━━━━━ Document excerpt

As noted earlier, swabbing is the reduction of bottom hole pressure caused by upward pipe movement. As the pipe is being pulled out during trips, mud flows down through the annulus to replace the volume of drilling tools removed from the hole. There is, thus, viscous drag between upward-moving drill stem and the mud, and between the downward mud flow and the casing/hole. This causes a frictional pressure loss in the direction of the surface. The result is reduced bottom hole pressure. The higher the trip speed, the worse this effect. The swab pressure depends on:

  • Pipe velocity.
  • Bit and/or BHA ‘balling’
  • Clearance between pipe and hole - the smaller the annular cross section, the greater the swabbing action.
  • Mud rheology - the higher the viscosity, the greater the swabbing action.

Excessive Drilling Rate in Gas-Bearing Formations


The densities of formation fluids (gas, oil or water) are much lower than that of conventional drilling fluids. Any influx of formation fluid therefore reduces the mud density in the annulus. This influx, otherwise known as mud cut, is measured using sensors that measure mud density and conductivity at injection and at flow line.

Mud cut may occur from:

  • Influx due to inadequate mud weight or swabbing
  • Diffusion of fluid into the hole due to the pressure in the annulus being lower than the pore pressure
  • Air entrained in mud during trips (the so-called ‘kelly air’)
  • Expansion of drilled gas as it reaches the surface.

The majority of such kick problems arise from the reduction of mud weight due to the expansion of drilled gas, especially in large diameter holes, such as surface holes drilled at high rates. For such holes drilled without a blowout preventer in place, a small reduction in mud weight can lead to a violent kick and with the loss of primary control, lead to a blowout.

━━━━━━━━━━

◆ Problems to solve ◆
1) According to the passage about swabbing and mud cut, what is swabbing?
2) Summarize the passage about swabbing and mud cut in two sentences.
Rely only on the passage about swabbing and mud cut when answering.

━━━━━ Source data

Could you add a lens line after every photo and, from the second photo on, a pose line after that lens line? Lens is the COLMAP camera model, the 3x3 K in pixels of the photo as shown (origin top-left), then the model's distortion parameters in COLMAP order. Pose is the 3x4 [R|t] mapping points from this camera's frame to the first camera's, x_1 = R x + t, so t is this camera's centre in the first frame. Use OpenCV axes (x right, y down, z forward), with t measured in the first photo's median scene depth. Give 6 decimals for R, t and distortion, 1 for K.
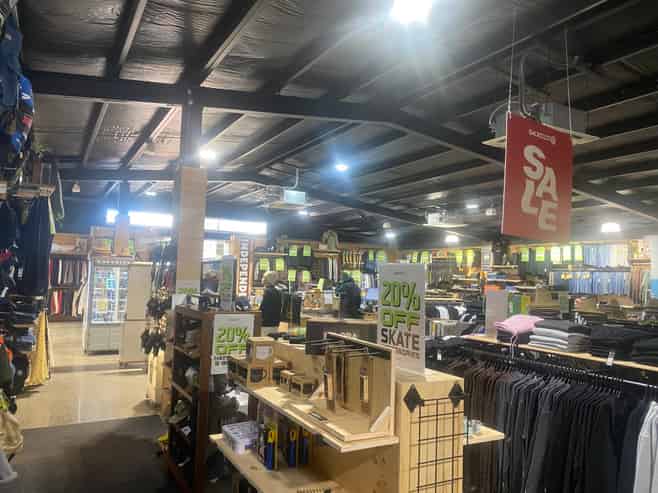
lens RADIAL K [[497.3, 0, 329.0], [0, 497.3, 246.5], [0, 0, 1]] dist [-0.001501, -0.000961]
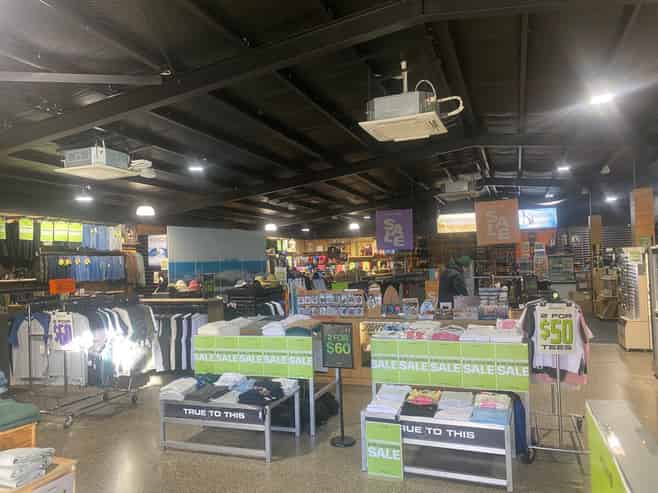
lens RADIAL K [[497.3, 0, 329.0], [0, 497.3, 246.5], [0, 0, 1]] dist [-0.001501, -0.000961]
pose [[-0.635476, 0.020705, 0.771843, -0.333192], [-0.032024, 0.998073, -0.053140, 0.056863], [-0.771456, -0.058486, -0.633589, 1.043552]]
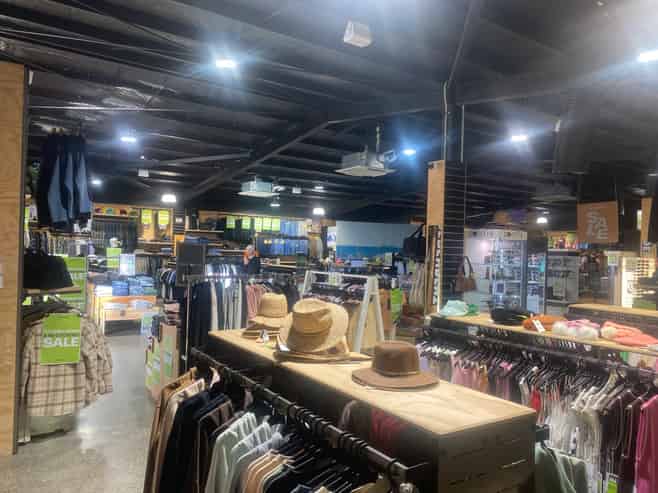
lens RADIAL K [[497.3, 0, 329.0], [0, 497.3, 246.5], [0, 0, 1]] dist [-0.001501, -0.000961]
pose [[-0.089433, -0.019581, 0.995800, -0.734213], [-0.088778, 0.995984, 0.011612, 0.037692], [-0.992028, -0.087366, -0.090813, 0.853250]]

━━━━━━━━━━
━━━━━ Source data

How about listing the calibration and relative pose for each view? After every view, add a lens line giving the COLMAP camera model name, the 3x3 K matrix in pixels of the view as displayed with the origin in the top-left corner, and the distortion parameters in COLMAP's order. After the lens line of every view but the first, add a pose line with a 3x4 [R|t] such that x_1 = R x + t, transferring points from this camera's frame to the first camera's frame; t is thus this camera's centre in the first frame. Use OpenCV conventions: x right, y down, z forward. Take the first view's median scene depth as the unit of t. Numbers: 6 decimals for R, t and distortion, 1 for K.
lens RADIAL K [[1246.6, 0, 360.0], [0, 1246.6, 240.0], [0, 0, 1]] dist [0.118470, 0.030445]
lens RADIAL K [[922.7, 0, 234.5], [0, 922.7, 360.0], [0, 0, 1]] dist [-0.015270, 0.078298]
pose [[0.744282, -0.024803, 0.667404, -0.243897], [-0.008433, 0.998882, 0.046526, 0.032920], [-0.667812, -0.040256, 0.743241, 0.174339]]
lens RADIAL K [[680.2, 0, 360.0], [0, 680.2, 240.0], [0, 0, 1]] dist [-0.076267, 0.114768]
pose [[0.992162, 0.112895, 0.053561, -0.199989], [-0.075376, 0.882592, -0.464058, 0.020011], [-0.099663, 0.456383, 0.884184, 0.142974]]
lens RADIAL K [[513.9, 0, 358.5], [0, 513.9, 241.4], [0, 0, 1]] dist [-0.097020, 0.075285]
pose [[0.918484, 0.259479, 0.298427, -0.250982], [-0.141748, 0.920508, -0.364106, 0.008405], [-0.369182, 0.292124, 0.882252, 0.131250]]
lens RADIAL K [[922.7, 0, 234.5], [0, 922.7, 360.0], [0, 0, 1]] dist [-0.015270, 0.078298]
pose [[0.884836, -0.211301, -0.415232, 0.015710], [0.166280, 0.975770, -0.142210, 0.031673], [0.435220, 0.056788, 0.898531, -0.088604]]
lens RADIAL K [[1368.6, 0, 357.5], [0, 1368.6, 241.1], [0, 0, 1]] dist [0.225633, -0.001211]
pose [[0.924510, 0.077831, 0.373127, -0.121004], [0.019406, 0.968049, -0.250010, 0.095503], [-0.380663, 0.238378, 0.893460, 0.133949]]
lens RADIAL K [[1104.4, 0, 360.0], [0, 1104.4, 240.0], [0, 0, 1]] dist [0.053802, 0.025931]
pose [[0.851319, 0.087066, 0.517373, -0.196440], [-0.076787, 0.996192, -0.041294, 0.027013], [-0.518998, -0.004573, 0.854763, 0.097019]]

━━━━━━━━━━
━━━━━ Source data

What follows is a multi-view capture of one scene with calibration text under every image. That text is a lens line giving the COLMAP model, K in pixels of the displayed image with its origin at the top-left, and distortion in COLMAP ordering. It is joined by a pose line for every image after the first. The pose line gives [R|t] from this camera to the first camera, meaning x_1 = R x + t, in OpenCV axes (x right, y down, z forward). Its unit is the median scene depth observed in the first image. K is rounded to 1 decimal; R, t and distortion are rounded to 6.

━━━━━━━━━━

◆ Answers by item number ◆
1) Swabbing is the reduction of bottom hole pressure caused by upward pipe movement.

2) Swabbing lowers bottom hole pressure when pipe is pulled upward, because viscous drag between the pipe, the mud and the casing or hole creates a frictional pressure loss toward the surface. Any influx of lower-density formation fluid, called mud cut, reduces mud density in the annulus, and most such kick problems come from the expansion of drilled gas, which in large holes drilled without a blowout preventer can lead to a violent kick and a blowout.